From what I understand, the pins on the motherboard are tied to high with a pull up resister, and the circuits on the mobo check if the button is pressed by checking if it is high (not pressed) or low (pressed). I can handle the digital logic, no problem. What I need is a way to 'ground' those pins, controlled by the logic chips, so the motherboard thinks they are pressed. The current idea is to use transisters, but I need to know from someone more knowledgable if it will work, and if there is a better way. I don't think a tri-state buffer will do it, since it will output with high-impence (which won't affect the motherboard in any fashion), or a digital high or low (which I could also send it via the normal logic gates).

gamejunkie: dont fear, its pretty easy stuff. Ill post up a schematic once I get it completed. It may be a few months though

 

[TerryMathews]

So I should be using a tri-state buffer instead of a transister? Im not certain it would work. The descriptions of tri-state buffers I've read says there is three outputs; either a logical low, logical high, or 'high impedence' which is really nothing at all; the circuit won't even know its there. As far as I can tell, just connecting a logical low to the pin from the motherboard won't drive the voltage down so the motherboard thinks the button is pressed. If it were, I wouldn't need the buffer, I could connect my logic straight to it.

I hadn't used a tri-state in real life before, most of the stuff I do is only logic level and on the comp anyway.

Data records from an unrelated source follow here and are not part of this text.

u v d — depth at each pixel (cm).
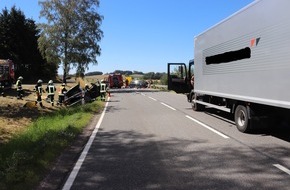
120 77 6919
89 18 5425
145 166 808
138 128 1411
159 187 654
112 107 2442
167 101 2977
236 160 849
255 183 668
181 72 2236
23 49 7538
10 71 3650
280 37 941
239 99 1231
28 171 732
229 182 677
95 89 3186
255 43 1095
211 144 1045
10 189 631
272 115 1156
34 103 2355
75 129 1323
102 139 1171
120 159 880
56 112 2148
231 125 1432
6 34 7419
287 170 754
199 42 1788
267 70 1019
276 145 1019
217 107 1545
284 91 926
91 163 841
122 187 657
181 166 802
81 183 684
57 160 867
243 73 1195
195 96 1992
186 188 645
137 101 3017
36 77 8075
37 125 1573
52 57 5353
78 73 5400
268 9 1005
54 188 654
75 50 5341
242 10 1191
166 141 1110
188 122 1546
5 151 979
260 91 1067
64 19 5366
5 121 1764
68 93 2711
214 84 1534
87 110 2128
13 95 3097
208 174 734
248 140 1099
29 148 984
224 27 1382
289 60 897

Everything I said was right, except where I said tri-state relay substitute in relay. Digikey has a selection of IC-sized relays.

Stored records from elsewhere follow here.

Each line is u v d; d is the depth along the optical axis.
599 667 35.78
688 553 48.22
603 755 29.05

You've really got a couple of options as far as pulling the line level to ground, just look in the analog spectrum and you should be OK - digital stuff is where you run into trouble. I don't really know much about transistors, so you'll have to have someone else help you with them.


OR!!!!!

I just out-engineered myself. There's no need for IC logic here, everything can be done with wiring.

You want Roundhouse + Start to add a credit right? Connect start as normal to the jamma harness. But also connect NO from start to ground on Roundhouse. Connect roundhouse NO to coin add.

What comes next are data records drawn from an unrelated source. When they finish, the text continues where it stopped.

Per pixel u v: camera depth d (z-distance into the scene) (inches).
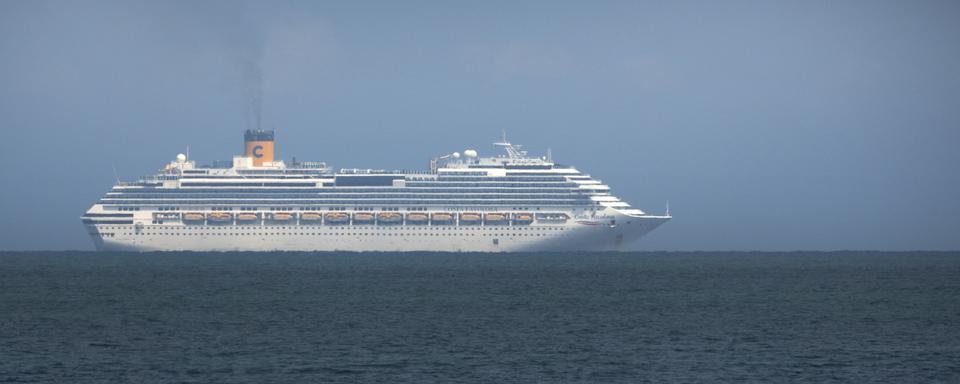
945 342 6382.9
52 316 7691.9
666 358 5821.9
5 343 6289.4
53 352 5964.6
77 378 5270.7
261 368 5531.5
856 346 6230.3
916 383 5187.0
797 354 5944.9
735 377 5315.0
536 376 5349.4
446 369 5516.7
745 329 6983.3
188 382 5201.8
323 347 6176.2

This is all presuming you don't need to use roundhouse for anything else.

 

[toodles]

The roundhouse + start for coin is only a small part of what I want to do. Part of the goal of this is to avoid any rewiring: I want to be able to remove the motherboard and interface and put in a CPS2 fighter on a whim. Wiring also won't allow me to do the button remapping I want to do (key combination to toggle from short=A, jab=B, strong=C,fierce=D, and jab=A, short=B, strong=C, forward=D)

Relays could definitely do it, but I want to avoid them if I can because of reliability and latency issues.

 

[J0e Musashi]

Wouldn't it just be far simpler to add an extra button and have a 7-button CP? (4 across the top for MVS) It'd work with both MVS and CPS with no fuss.
The cab must have a service buttons for credits no? You could just as easily wire in some seperate coin in buttons.
It seems that your idea is too complicated for its own good.

 

[TerryMathews]

Relays could definitely do it, but I want to avoid them if I can because of reliability and latency issues.

I don't see how you're going to get around it. Since JAMMA is a negative logic system, you've got to form a path to ground to trip the signal. If it were positive logic, you could just take your digital logic output and increase the voltage until it was high enough to trip the Neo.

The only other thing I can think of besides relays, is maybe are the controller ports different than the JAMMA edge? I mean, are the Neo controller ports positive logic by chance? Probably not, huh?